Currently, OPS follows the Nebraska School Activities Association (NSAA) eligibility guidelines, which require students to pass four classes to participate in sports and other NSAA-sanctioned activities. Those activities include all sports and music, which encompasses various bands and choirs, as well as debate, journalism, music, play production and speech.
Under the NSAA standards, a student could get four D's and three F's and still be eligible to play, a policy several school officials called woefully undemanding.
If adopted in two weeks, the new policy would be phased in over the next three years, giving the district time to monitor and tweak the eligibility requirements as they gradually are implemented.

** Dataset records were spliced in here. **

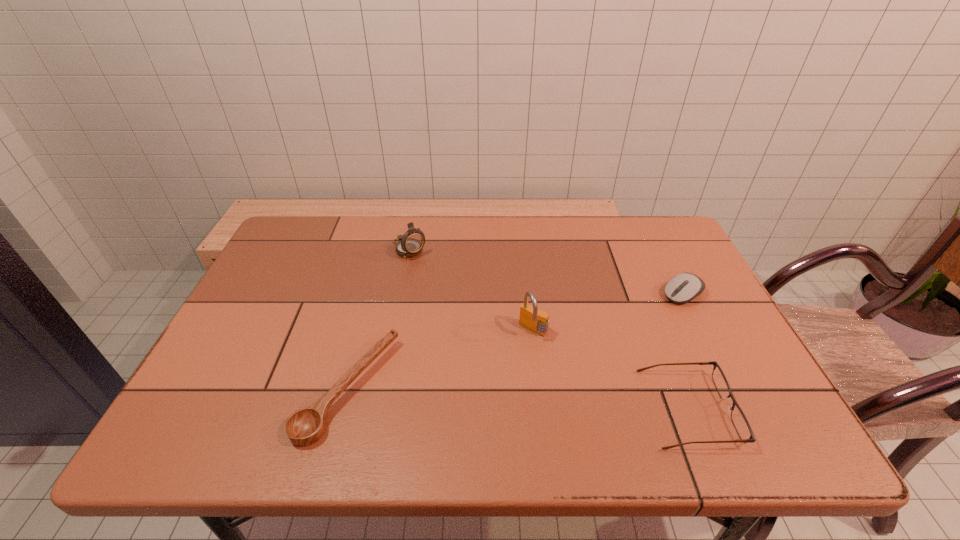
I want to click on computer equipment that is at the right edge, so click(x=683, y=288).

Identify the location of object that is positioned at the near right corner. Image resolution: width=960 pixels, height=540 pixels. (740, 422).

Where is `vacant space at the far edge`? This screenshot has width=960, height=540. vacant space at the far edge is located at coordinates [557, 221].

The width and height of the screenshot is (960, 540). I want to click on vacant space at the near edge of the desktop, so click(277, 381).

Find the location of a particular element. blank area at the left edge is located at coordinates (269, 269).

What are the coordinates of `vacant position at the right edge of the desktop` in the screenshot? It's located at (648, 262).

This screenshot has width=960, height=540. What are the coordinates of `vacant space at the far left corner` in the screenshot? It's located at (322, 243).

Locate an element on the screen. The height and width of the screenshot is (540, 960). vacant space at the far right corner of the desktop is located at coordinates (641, 221).

You are a GUI agent. You are given a task and a screenshot of the screen. Output one action in this format:
    pyautogui.click(x=<x>, y=<y>)
    Task: Click on the vacant point located between the wooden spoon and the second farthest object
    The height and width of the screenshot is (540, 960).
    Given the screenshot: What is the action you would take?
    pyautogui.click(x=516, y=341)

This screenshot has width=960, height=540. Identify the location of blank region between the compass and the second farthest object. (546, 272).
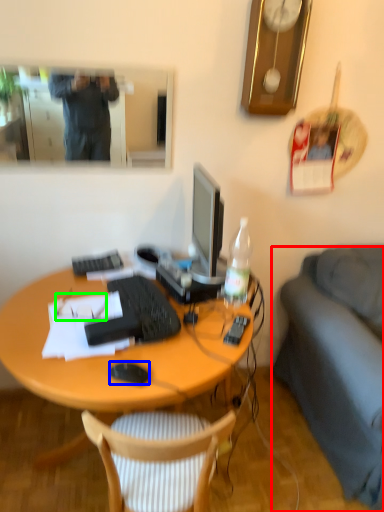
Question: Which object is the closest to the studio couch (highlighted by a red box)? Choose among these: computer mouse (highlighted by a blue box) or glasses (highlighted by a green box).

Choices:
 (A) computer mouse
 (B) glasses

Answer: (A)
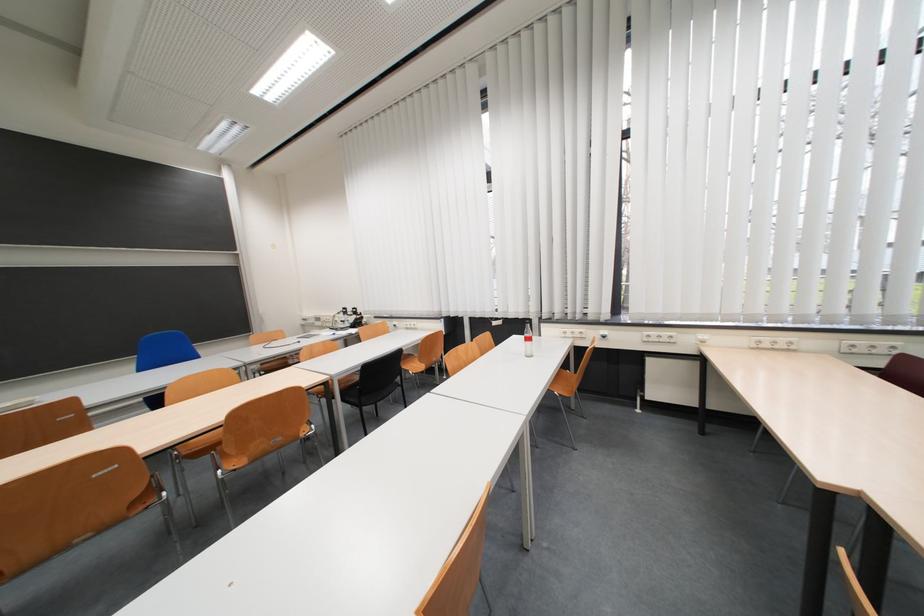
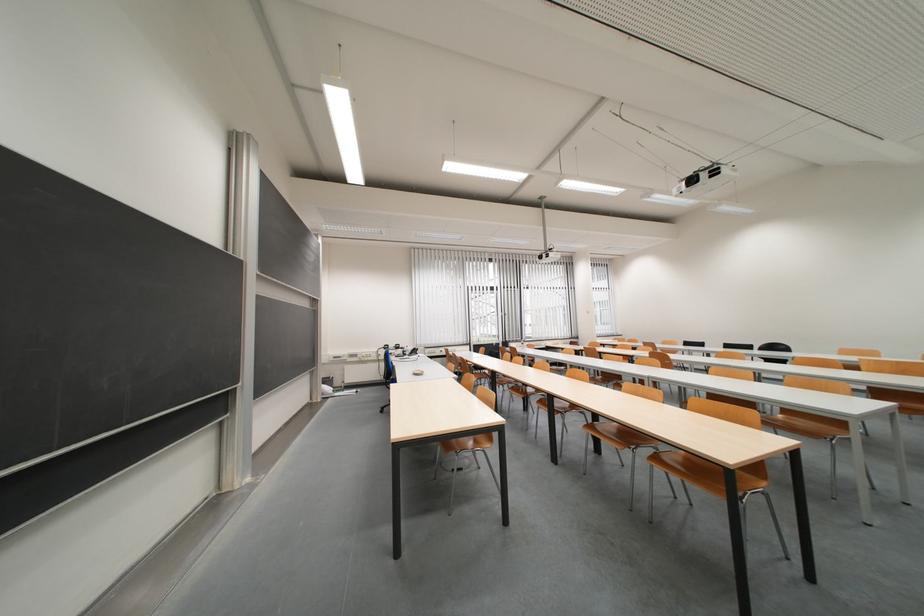
Question: I am providing you with two images of the same scene from different viewpoints. Which of the following objects are not visible in image2?

Choices:
 (A) chalkboard bottom rail
 (B) grey window curtain
 (C) small white bowl
 (D) wooden chair sitting surface

Answer: (D)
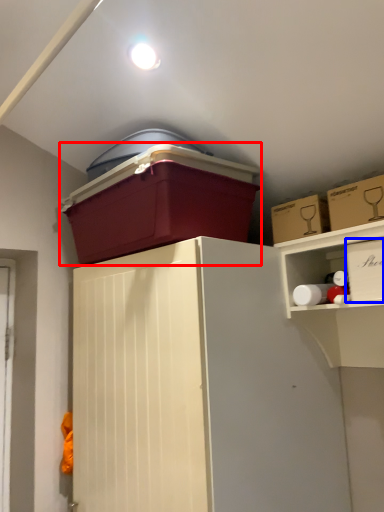
Question: Which of the following is the closest to the observer, storage box (highlighted by a red box) or storage box (highlighted by a blue box)?

Choices:
 (A) storage box
 (B) storage box

Answer: (B)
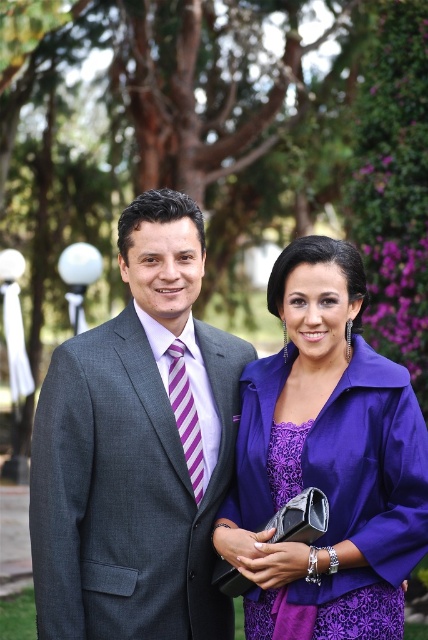
Question: Can you confirm if matte gray suit at center is positioned to the left of purple striped tie at center?

Choices:
 (A) yes
 (B) no

Answer: (A)

Question: Which point is farther from the camera taking this photo?

Choices:
 (A) (344, 580)
 (B) (195, 404)
 (C) (53, 428)

Answer: (B)

Question: Is matte gray suit at center positioned before purple striped tie at center?

Choices:
 (A) yes
 (B) no

Answer: (A)

Question: Is matte gray suit at center positioned behind purple striped tie at center?

Choices:
 (A) no
 (B) yes

Answer: (A)

Question: Among these objects, which one is farthest from the camera?

Choices:
 (A) matte gray suit at center
 (B) purple striped tie at center

Answer: (B)

Question: Which object is closer to the camera taking this photo?

Choices:
 (A) purple striped tie at center
 (B) purple satin dress at center

Answer: (B)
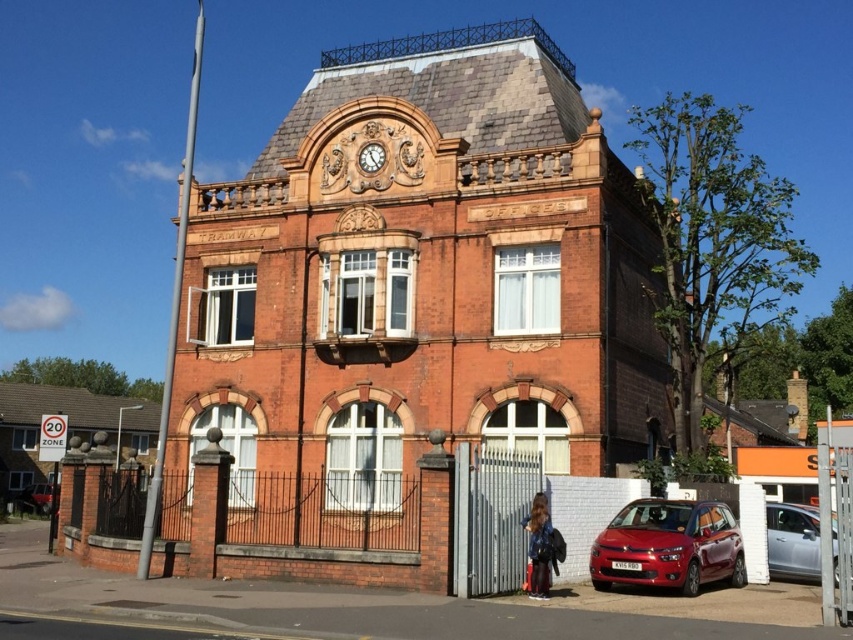
You are a delivery driver who needs to park your metallic red car at lower left in a spot that is 1 meter away from the building. The parking spot is located at point (x=36, y=499). Is the distance between your car and the building sufficient for you to open the driver side door which requires 0.8 meters of space?

The point (x=36, y=499) marks the metallic red car at lower left, so the distance between the metallic red car at lower left and the building is 1 meter. Since the driver side door requires 0.8 meters of space, the distance is sufficient to open the door.

Consider the image. You are standing in front of the two story brick building. You see a glossy metallic car at lower right and a dark brown leather jacket at lower right. Which object is closer to you?

The glossy metallic car at lower right is closer to the viewer than the dark brown leather jacket at lower right.

You are standing at the camera position and want to reach point [741,586]. Is the distance more than 30 meters?

The distance between the camera and point [741,586] is 39.22 meters, which is more than 30 meters.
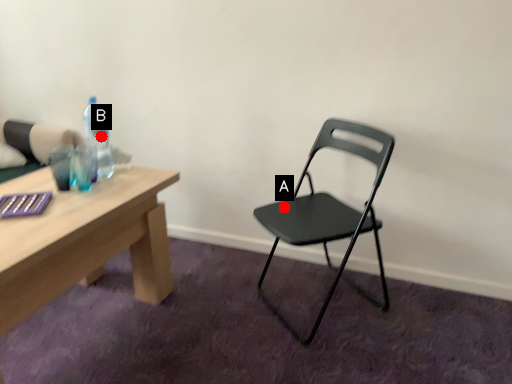
Question: Two points are circled on the image, labeled by A and B beside each circle. Which point appears farthest from the camera in this image?

Choices:
 (A) A is further
 (B) B is further

Answer: (B)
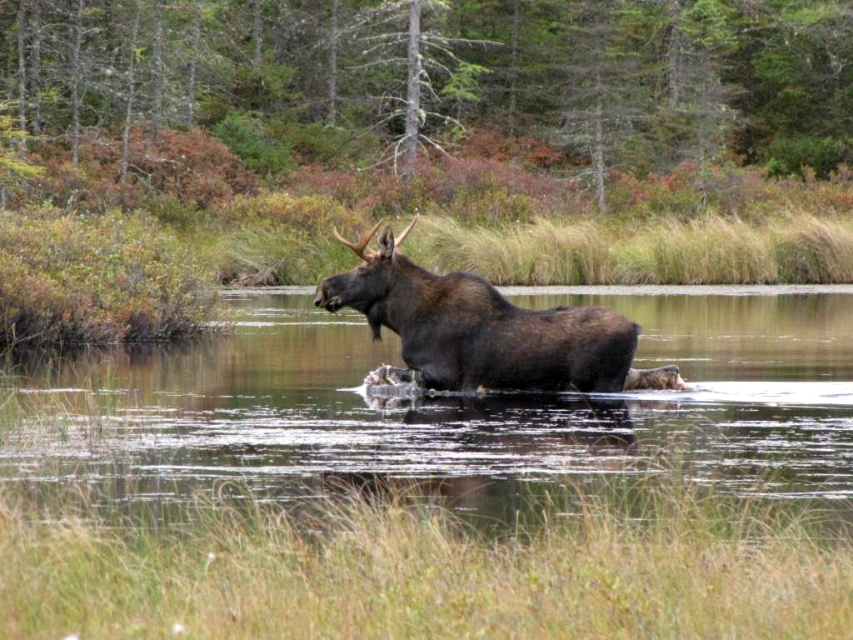
You are a wildlife photographer aiming to capture a close shot of the brown water at center. Your camera has a maximum zoom range of 5 meters. Can you get a clear shot without moving closer?

The brown water at center and camera are 6.45 meters apart from each other, so the camera cannot zoom enough to capture a close shot since its maximum range is 5 meters. You need to move closer or use a different camera with better zoom.

You are a photographer trying to capture the brown furry moose at center in the brown water at center. Can you determine if the moose is standing in the water based on the scene?

The brown water at center is positioned under brown furry moose at center, so yes, the moose is standing in the water.

You are a photographer trying to capture the brown furry moose at center. You notice the brown water at center is in the way. Can you focus on the moose without the water being in the foreground?

The brown water at center is closer to the viewer than the brown furry moose at center, so the water will be in the foreground and obstruct the view of the moose.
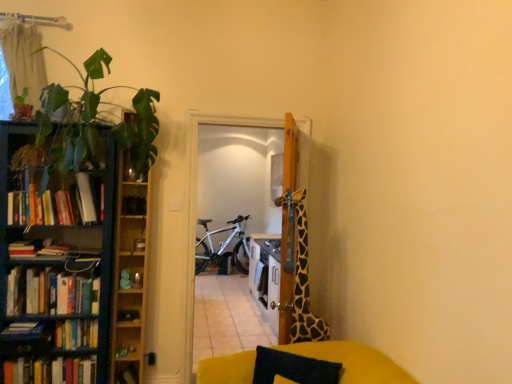
Question: From a real-world perspective, does black fabric pillow at lower center sit lower than wooden cabinet at left?

Choices:
 (A) yes
 (B) no

Answer: (A)

Question: Is black fabric pillow at lower center looking in the opposite direction of wooden cabinet at left?

Choices:
 (A) yes
 (B) no

Answer: (B)

Question: Does black fabric pillow at lower center appear on the right side of wooden cabinet at left?

Choices:
 (A) yes
 (B) no

Answer: (A)

Question: From the image's perspective, is black fabric pillow at lower center located beneath wooden cabinet at left?

Choices:
 (A) yes
 (B) no

Answer: (A)

Question: Does black fabric pillow at lower center touch wooden cabinet at left?

Choices:
 (A) yes
 (B) no

Answer: (B)

Question: Is black fabric pillow at lower center wider or thinner than green leafy plant at left?

Choices:
 (A) wide
 (B) thin

Answer: (B)

Question: From their relative heights in the image, would you say black fabric pillow at lower center is taller or shorter than green leafy plant at left?

Choices:
 (A) short
 (B) tall

Answer: (A)

Question: From the image's perspective, is black fabric pillow at lower center positioned above or below green leafy plant at left?

Choices:
 (A) below
 (B) above

Answer: (A)

Question: From a real-world perspective, is black fabric pillow at lower center physically located above or below green leafy plant at left?

Choices:
 (A) above
 (B) below

Answer: (B)

Question: In terms of size, does hardcover books at left, which appears as the sixth book when ordered from the bottom, appear bigger or smaller than green matte bookcase at left?

Choices:
 (A) small
 (B) big

Answer: (A)

Question: Is hardcover books at left, which appears as the sixth book when ordered from the bottom, wider or thinner than green matte bookcase at left?

Choices:
 (A) thin
 (B) wide

Answer: (A)

Question: From their relative heights in the image, would you say hardcover books at left, arranged as the 1th book when viewed from the top, is taller or shorter than green matte bookcase at left?

Choices:
 (A) tall
 (B) short

Answer: (B)

Question: Visually, is hardcover books at left, arranged as the 1th book when viewed from the top, positioned to the left or to the right of green matte bookcase at left?

Choices:
 (A) left
 (B) right

Answer: (B)

Question: Considering the relative positions of white sheer curtain at upper left and black fabric pillow at lower center in the image provided, is white sheer curtain at upper left to the left or to the right of black fabric pillow at lower center?

Choices:
 (A) left
 (B) right

Answer: (A)

Question: Looking at their shapes, would you say white sheer curtain at upper left is wider or thinner than black fabric pillow at lower center?

Choices:
 (A) thin
 (B) wide

Answer: (A)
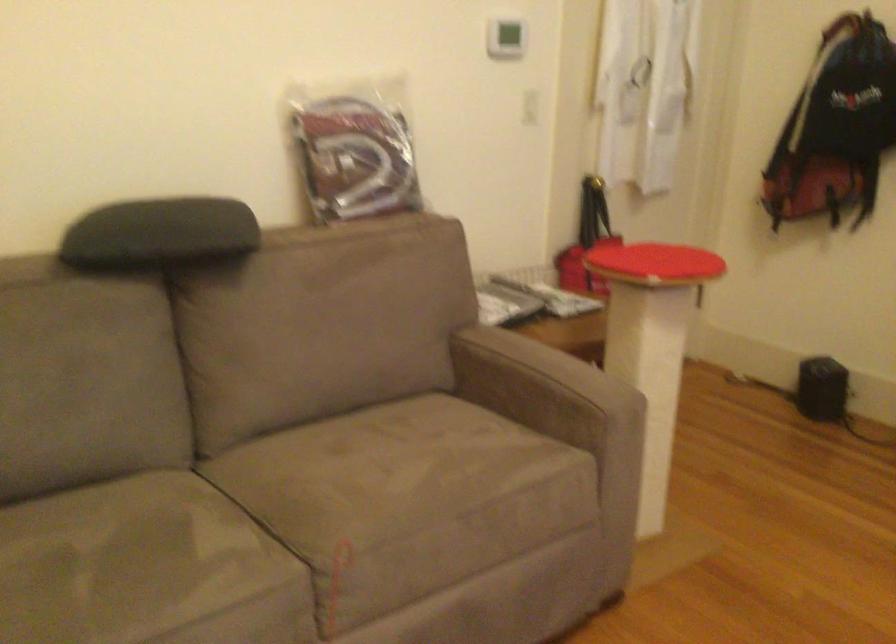
Where would you press the light switch? Please return your answer as a coordinate pair (x, y).

(505, 38)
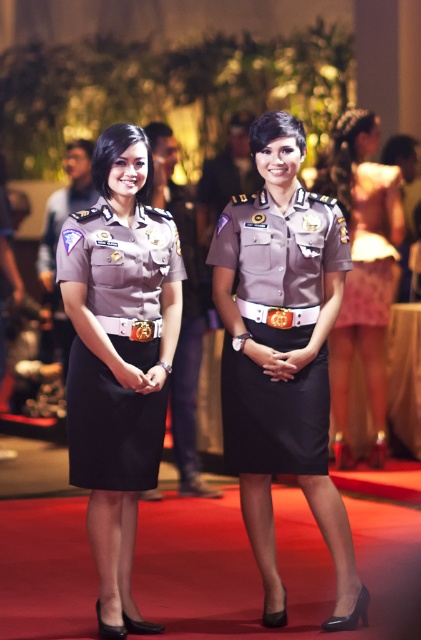
You are a photographer at a formal event and need to position two individuals wearing uniforms for a photo. The scene has two people in the center wearing matte gray uniform at center and matte uniform at center. Which uniform is positioned to the left?

The matte gray uniform at center is positioned to the left of the matte uniform at center.

You are a photographer at a formal event and need to ensure that both the matte gray uniform at center and the silky pink dress at right are visible in the photo. Given their sizes, which one might you need to position closer to the camera to ensure it doesn

The matte gray uniform at center is larger in size than the silky pink dress at right. To ensure both are visible, you should position the silky pink dress at right closer to the camera since it is smaller and might appear too small if farther away.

The 2.0 standard would go into effect for the first time in 2016-2017. Current high school student-athletes are required to attend academic coaching sessions if their grades dip below a 2.0 or they are failing two or more classes.
The no-pass, no-play element means that students must pass all classes to compete. Students still could practice if they didn't meet eligibility standards, but they couldn't suit up for a game or competition.
A student would have to earn either a 2.0 term GPA — the GPA logged for the prior and current quarter — or the student's GPA could be cumulative, over the life of his or her high school academic career.
The cumulative option was pressed by board member Marian Fey, who said an otherwise stellar student could be hobbled by one bad semester. Counting a cumulative GPA could allow that student to participate if his or her overall GPA ranked above a 2.0.
“It really provides protection for the good student, the student not struggling but who might stumble and have a bad semester,” Fey said.
Under the term GPA requirement, a football player could be eligible to play for the first quarter based on his grades from the prior year but be benched during the playoffs in the second quarter if he fails a class or falls below a 2.0 GPA that first quarter.
There are exceptions to the policy. It excludes special education students and allows for the use of a one-time waiver in extenuating circumstances, such as an illness or death in the family that might cause a student's grades to plunge.
At one point during Monday's discussion, board members Yolanda Williams and Lacey Merica said the board should present the eligibility options at a community forum, where more feedback from parents and students could be collected.
But Wayne said parents and community members had months to weigh in on the GPA issue.
Superintendent Mark Evans said that now it's the state's turn to raise the bar.
“It's incumbent on us to work with the Legislature and governor to put pressure to bear on the whole state to move in this direction,” he said.